The rest of the ride had more rutted roads and a couple more hills. Hey, where'd they come from? Although the majority of it was downhill or downgrade, the roads until about mile 100 were awful. Then we arrived back in town and road conditions improved. I looked for the team and finally came around a corner and there they were, my group, with helmet boas flowing. Everyone was a little giddy while we awaited the arrival of our final members. I was too tired to be giddy and was just grumpily pleased that I was almost done.

The scenery on the ride varied from lovely green hills and valleys sprouting with wildflowers to ugly freeways to residential/commercial areas to vineyards. The Napafication of the area was frankly scary, knowing the habitat and landscape destruction of the Napa and Sonoma valleys. Sadly, a burgeoning wine industry is likely to cause hills to be topped, slopes to be denuded, waters to be fouled and the natural beauty of the area changed beyond recognition. Because most of the day was gray and overcast it wasn't quite as scenic as it could have been. Also, after several hours on a bike everything starts to look similar.

The weather, as I mentioned, was ok but not great. It started off cool and overcast with a wind and it ended cool and overcast with a wind. I believe it was low 50's the entire day with a steady 10 mph wind that gusted much higher. I didn't take off my glove liners until about 60 miles and never removed my ear covers. I also never removed my jacket and only unzipped on the sweaty uphills.

The purple feather boa decorations on our helmets turned out to be a genius idea. We were able to see our group members, know if someone was part of our group or not. Other riders frequently commented, mostly with teasing and humor. The boa didn't bounce or drag or blow in the wind and I really didn't even know it was there. It was funny when I rode behind the group to see purple feathers drifting along the road.

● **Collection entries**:
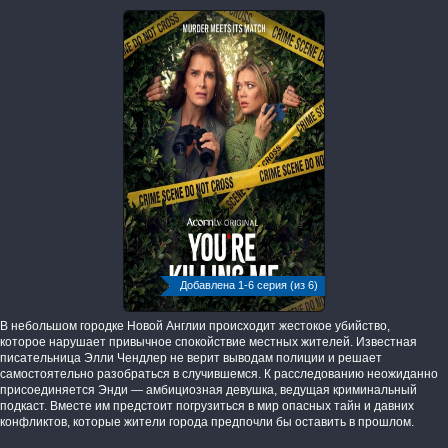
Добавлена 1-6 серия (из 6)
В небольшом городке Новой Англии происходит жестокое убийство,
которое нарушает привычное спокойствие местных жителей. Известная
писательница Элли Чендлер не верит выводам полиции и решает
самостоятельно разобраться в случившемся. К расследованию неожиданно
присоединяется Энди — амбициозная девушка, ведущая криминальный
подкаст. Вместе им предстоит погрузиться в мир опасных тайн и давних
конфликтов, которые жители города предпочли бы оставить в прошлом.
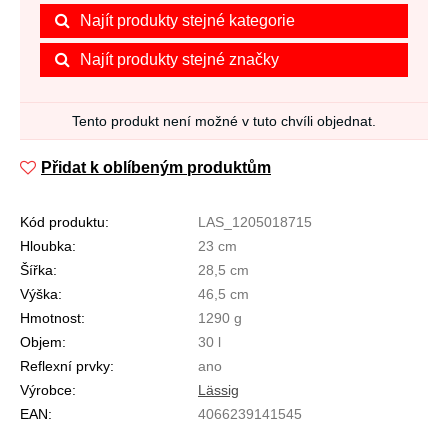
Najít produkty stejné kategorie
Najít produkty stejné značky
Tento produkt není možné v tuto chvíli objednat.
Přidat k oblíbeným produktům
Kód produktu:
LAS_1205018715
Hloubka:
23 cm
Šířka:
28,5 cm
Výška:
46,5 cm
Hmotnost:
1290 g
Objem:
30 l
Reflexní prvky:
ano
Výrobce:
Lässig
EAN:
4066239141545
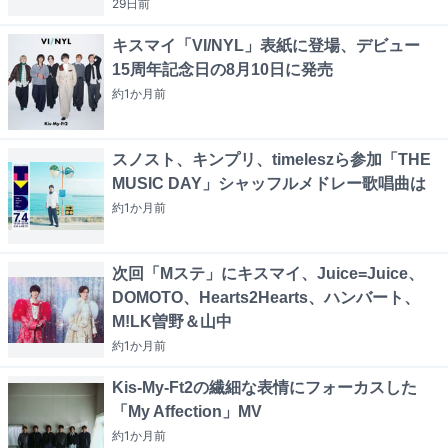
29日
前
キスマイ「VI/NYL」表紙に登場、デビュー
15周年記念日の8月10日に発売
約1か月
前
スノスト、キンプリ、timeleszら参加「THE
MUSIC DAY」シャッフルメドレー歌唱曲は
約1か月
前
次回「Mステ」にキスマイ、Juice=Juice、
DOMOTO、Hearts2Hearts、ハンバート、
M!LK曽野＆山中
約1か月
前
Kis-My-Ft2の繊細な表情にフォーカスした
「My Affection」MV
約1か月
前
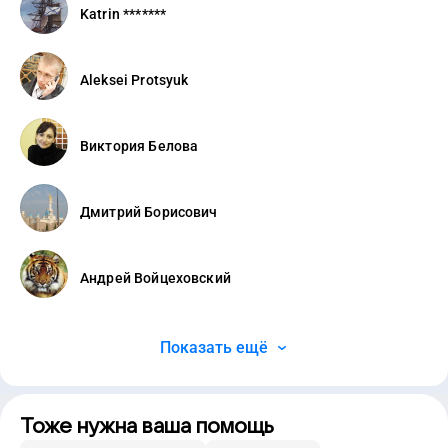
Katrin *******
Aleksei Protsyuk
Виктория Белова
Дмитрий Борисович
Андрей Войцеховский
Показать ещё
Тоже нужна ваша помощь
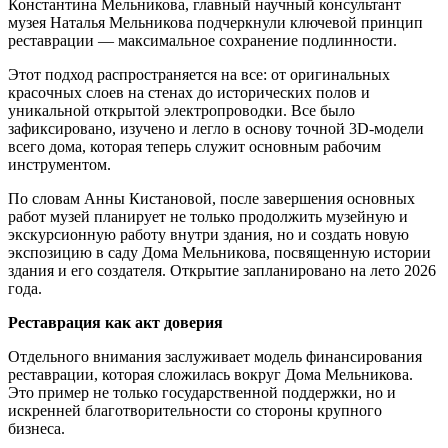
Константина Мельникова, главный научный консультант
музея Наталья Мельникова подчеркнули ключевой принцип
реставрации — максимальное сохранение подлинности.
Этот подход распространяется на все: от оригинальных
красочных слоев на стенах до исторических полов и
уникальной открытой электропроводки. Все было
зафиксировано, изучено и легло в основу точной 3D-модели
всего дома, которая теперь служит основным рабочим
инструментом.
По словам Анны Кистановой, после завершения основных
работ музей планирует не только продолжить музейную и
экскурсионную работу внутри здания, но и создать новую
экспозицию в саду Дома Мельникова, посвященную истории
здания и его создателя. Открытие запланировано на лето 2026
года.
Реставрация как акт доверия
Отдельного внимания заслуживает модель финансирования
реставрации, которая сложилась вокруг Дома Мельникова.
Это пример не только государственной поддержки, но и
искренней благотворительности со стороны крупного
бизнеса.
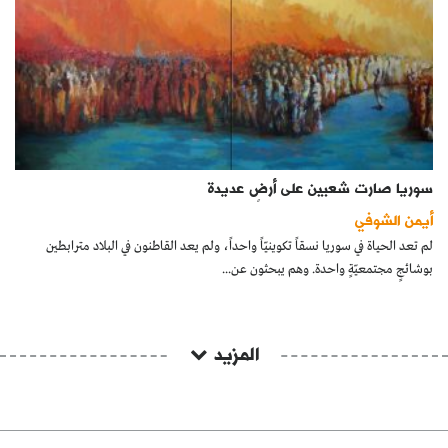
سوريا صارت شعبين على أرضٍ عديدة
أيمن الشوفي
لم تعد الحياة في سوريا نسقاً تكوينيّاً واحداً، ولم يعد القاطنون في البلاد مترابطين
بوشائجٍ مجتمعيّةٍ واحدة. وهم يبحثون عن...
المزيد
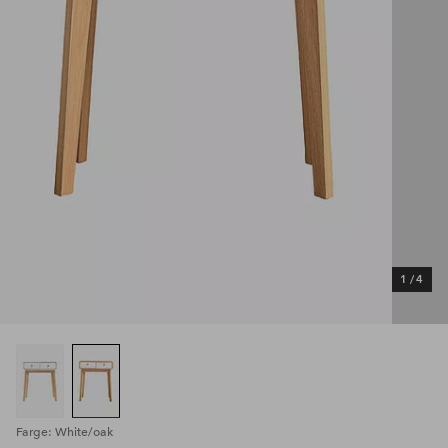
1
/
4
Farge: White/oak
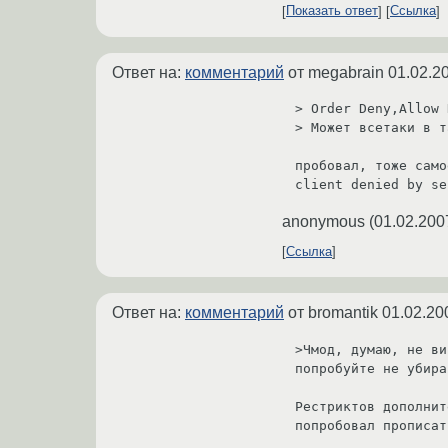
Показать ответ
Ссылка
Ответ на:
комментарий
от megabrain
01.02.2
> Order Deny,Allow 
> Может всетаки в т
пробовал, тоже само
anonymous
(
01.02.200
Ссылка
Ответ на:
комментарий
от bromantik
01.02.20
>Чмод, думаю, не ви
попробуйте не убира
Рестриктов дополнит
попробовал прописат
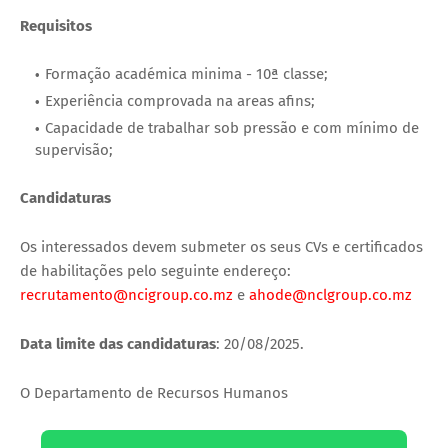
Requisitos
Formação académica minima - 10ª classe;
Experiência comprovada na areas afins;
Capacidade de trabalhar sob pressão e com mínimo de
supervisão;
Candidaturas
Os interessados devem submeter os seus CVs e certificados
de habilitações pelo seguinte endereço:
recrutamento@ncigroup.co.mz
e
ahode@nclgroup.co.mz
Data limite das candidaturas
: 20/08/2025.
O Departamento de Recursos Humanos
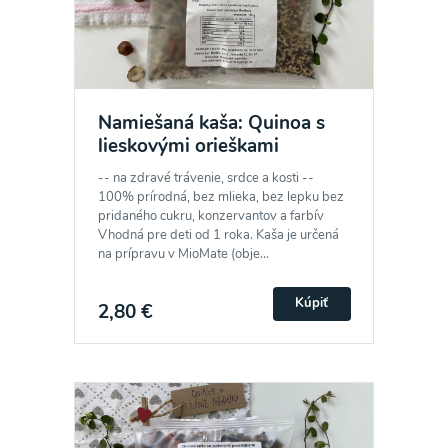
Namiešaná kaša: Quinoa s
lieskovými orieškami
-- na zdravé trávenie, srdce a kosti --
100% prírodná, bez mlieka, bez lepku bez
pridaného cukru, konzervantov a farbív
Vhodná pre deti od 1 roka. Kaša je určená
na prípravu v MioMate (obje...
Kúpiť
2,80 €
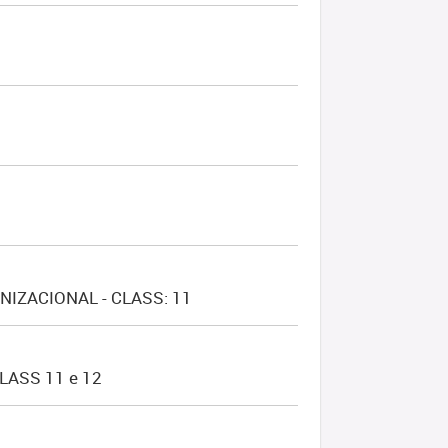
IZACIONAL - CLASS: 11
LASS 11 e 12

--

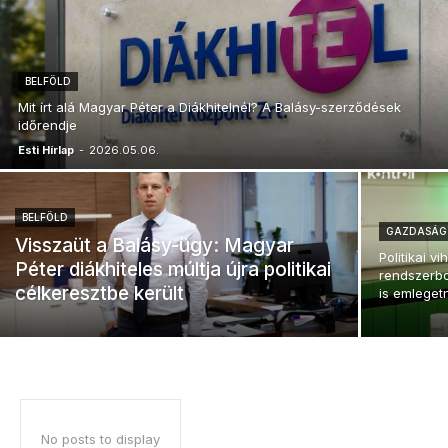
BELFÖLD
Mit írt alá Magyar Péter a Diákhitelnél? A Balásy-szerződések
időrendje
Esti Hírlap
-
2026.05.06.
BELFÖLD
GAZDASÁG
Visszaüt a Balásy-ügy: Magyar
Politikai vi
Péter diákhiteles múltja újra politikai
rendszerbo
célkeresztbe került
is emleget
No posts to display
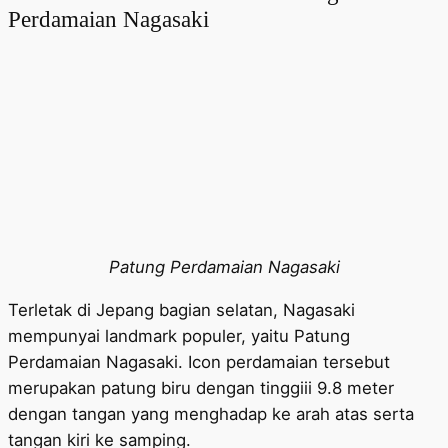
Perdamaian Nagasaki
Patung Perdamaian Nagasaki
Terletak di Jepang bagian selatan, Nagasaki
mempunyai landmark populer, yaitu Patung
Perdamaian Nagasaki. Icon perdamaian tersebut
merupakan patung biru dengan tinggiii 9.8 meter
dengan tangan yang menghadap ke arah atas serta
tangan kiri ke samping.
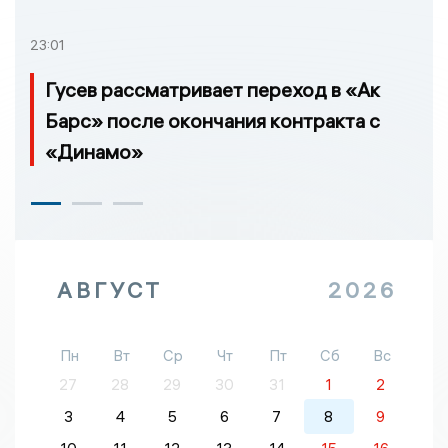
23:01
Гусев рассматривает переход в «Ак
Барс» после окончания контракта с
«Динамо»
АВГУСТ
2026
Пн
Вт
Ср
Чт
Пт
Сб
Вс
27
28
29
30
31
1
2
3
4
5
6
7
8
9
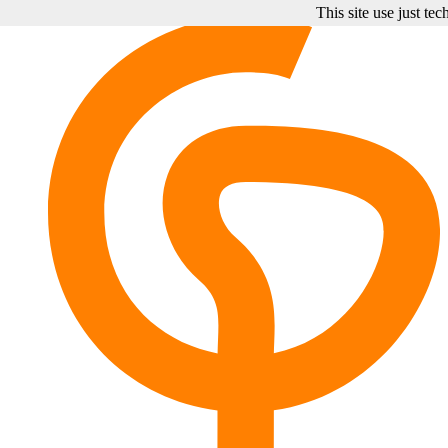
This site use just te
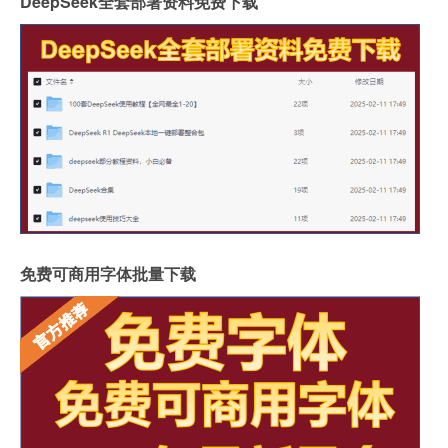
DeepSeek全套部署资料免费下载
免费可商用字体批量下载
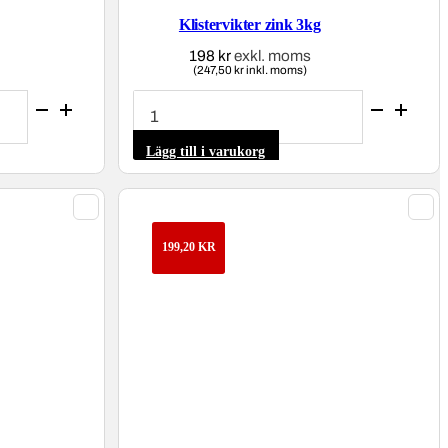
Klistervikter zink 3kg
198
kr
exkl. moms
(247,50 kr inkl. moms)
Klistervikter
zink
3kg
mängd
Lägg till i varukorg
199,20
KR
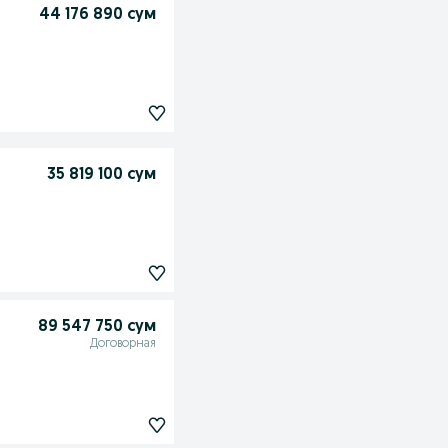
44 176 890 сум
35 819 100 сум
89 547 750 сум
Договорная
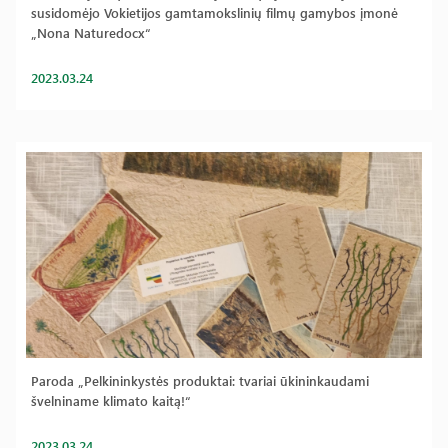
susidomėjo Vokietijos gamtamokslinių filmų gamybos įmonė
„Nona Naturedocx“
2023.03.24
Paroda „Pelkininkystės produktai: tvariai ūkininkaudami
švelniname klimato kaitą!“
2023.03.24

● **Explore the material**:
(1) Decide whether each statement agrees with the ride account, answering yes or no and quoting the words from it that settle the matter: (a) The writer took off the jacket partway through the day. (b) Road conditions got better once the group was back in town. (c) The boa bounced around and dragged in the wind.
(2) Return each line of the entries that contains the word "dengan".
The entries are unrelated to the ride account.

● **Responses to the tasks**:
(1)
(a) No: "I also never removed my jacket and only unzipped on the sweaty uphills."
(b) Yes: "Then we arrived back in town and road conditions improved."
(c) No: "The boa didn't bounce or drag or blow in the wind"

(2)
merupakan patung biru dengan tinggiii 9.8 meter
dengan tangan yang menghadap ke arah atas serta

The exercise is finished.